As in SS5, he placed ninth to comfortably seal the victory. It is his and Mitsubishi’s second in the AXCR after 2022, when he won in the debut AXCR for the revived Team Mitsubishi Ralliart rally raid program.
“We’ve competed in the Asia Cross Country Rally four times. With two wins, we’ve brought our win rate back up to 50%,” commented team director Hiroshi Masuoka. “Right now, I’m relieved. Last year was very disappointing, but everyone on the team used it as motivation and worked hard all year. I’m so happy all our hard work has finally paid off, and I believe this victory was achieved through the power of teamwork. Winning was all we thought about this year, so I’m very happy our dream has come true.”
Yotha and Koide’s other colleague Katsuhiko Taguchi was fourth in class with a stage win. Koide settled for 14th; while his duties were mainly support roles for Yotha and Taguchi, his own hopes of contending were ruined by a DNF on the first day.
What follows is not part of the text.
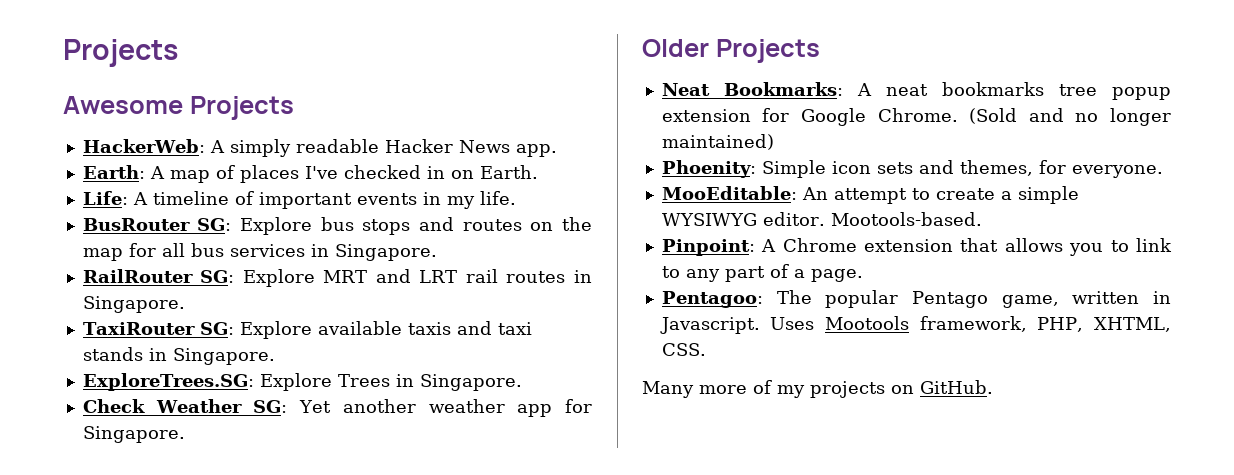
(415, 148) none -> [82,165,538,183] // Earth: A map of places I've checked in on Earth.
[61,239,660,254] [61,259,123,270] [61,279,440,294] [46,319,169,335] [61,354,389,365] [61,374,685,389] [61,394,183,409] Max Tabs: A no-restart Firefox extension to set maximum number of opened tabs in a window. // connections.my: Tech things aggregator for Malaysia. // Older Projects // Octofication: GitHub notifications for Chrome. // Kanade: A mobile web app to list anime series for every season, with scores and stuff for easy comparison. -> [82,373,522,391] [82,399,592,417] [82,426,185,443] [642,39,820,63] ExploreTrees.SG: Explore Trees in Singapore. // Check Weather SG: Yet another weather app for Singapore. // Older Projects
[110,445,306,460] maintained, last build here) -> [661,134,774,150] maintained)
Toyota won all but one stage, but attrition gradually knocked them out of contention. Natthaphon Angritthanon led early only to be taken out of contention by a suspension failure in Stage 3, while SS2 winner Tubagus Adhi Moerinsyahdi slid off the course. Their problems left defending champion Mana Pornsiricherd as the last hope to defeat Mitsubishi, but he spent the rest of the race trying to catch Yotha to no avail.
While Yotha relied on consistency to win the Auto overall, Yoshio Ikemachi won the Moto title for a fourth time by racking up stage wins. He suffered a neck injury in a Stage 5 crash, but rebounded by winning another stage. 2024 bike victor Norihisa Matsumoto was second in M2.
Bailey Cole won his class and joined Yotha and Pornsiricherd on the overall podium in his maiden AXCR. His Ford Raptor colleague Michael Freeman fell out of contention, leaving Cole to fight with Thongchai Klinkate. The American even defeated 2023 AXCR overall champ Takuma Aoki.